* **Exercise**
Within the records, find every line that includes the word "LIST" and copy it.

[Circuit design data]

* * * *

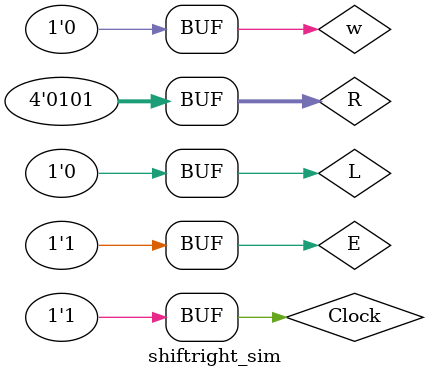
<source format=v>
`timescale 1ns / 1ps


module shiftright_sim;
    parameter n = 4;
    
    reg [n-1:0] R = 4'b0101;
    reg L = 0, E = 0, w = 0, Clock = 0;
    
    wire [n-1:0] Q;
    
    shiftright uut(R, L, E, w, Clock, Q);
    
    initial begin
        #1 Clock = 0; 
        #1 Clock = 1; L = 1;
        #1 Clock = 0;
        #1 Clock = 1; L = 0; E = 1;
        #1 Clock = 0;
        #1 Clock = 1;
        #1 Clock = 0;
        #1 Clock = 1;
    end

endmodule

</source>
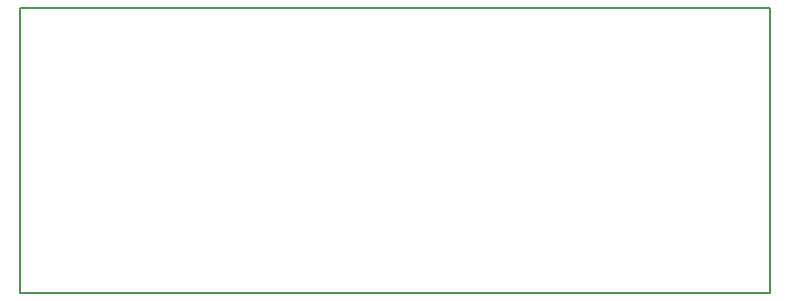
<source format=gbr>
G04 #@! TF.FileFunction,Profile,NP*
%FSLAX46Y46*%
G04 Gerber Fmt 4.6, Leading zero omitted, Abs format (unit mm)*
G04 Created by KiCad (PCBNEW 0.201508080901+6071~28~ubuntu14.04.1-product) date lun 10 ago 2015 21:40:22 CEST*
%MOMM*%
G01*
G04 APERTURE LIST*
%ADD10C,0.200000*%
%ADD11C,0.150000*%
G04 APERTURE END LIST*
D10*
D11*
X87630000Y-87630000D02*
X91440000Y-87630000D01*
X91440000Y-63500000D02*
X87630000Y-63500000D01*
X87630000Y-63500000D02*
X87630000Y-87630000D01*
X151130000Y-63500000D02*
X91440000Y-63500000D01*
X151130000Y-63500000D02*
X151130000Y-87630000D01*
X91440000Y-87630000D02*
X151130000Y-87630000D01*
M02*

</source>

* * * *

* **Solution below**
G04 APERTURE LIST*
G04 APERTURE END LIST*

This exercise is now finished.